= WHAT NEEDS TO BE DONE =
The lines below, from the one holding "scroll(655, 199, up, 1)" through the one holding "scroll(486, 226, up, 3)", are to be restated word for word, with all images left out.

= EXCERPTED RECORDS =
══════════════════════════════
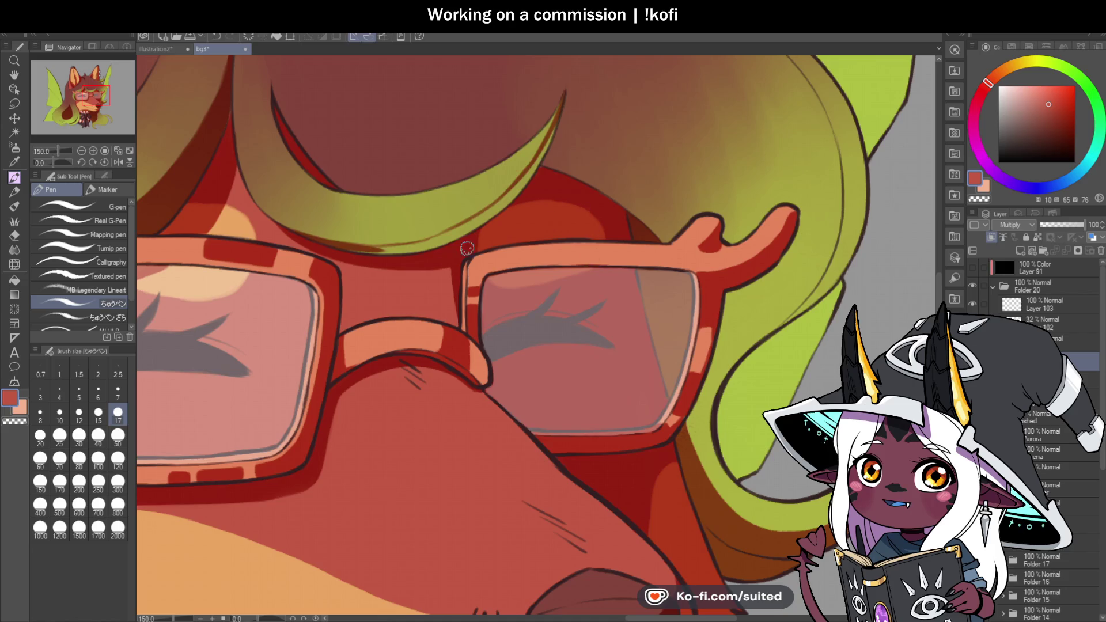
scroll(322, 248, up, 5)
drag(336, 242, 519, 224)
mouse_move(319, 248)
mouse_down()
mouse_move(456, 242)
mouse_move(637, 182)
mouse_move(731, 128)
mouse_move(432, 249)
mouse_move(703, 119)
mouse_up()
══════════════════════════════
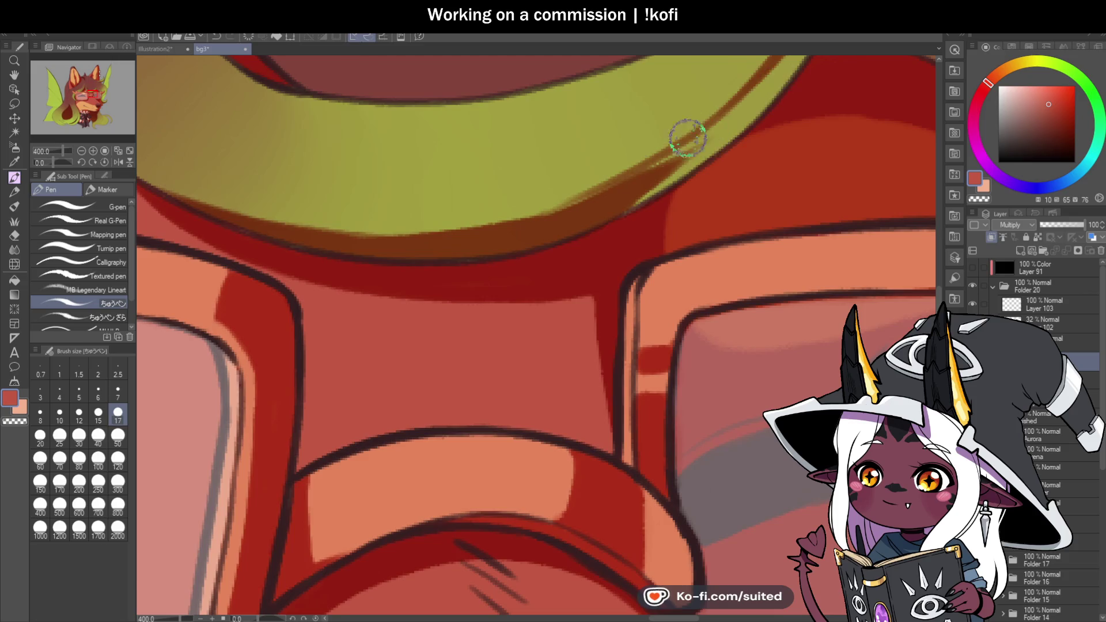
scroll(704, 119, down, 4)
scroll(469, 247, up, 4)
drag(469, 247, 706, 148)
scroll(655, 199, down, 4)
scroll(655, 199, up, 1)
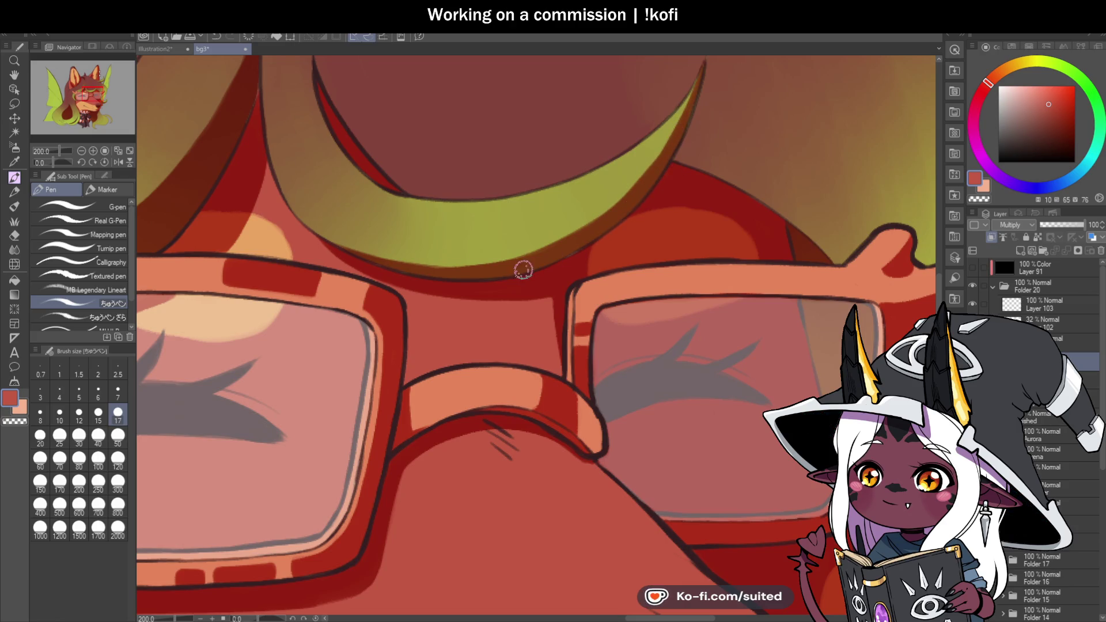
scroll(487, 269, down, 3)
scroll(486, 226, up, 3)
══════════════════════════════
= YOUR SOLUTION =
scroll(655, 199, up, 1)
scroll(487, 269, down, 3)
scroll(486, 226, up, 3)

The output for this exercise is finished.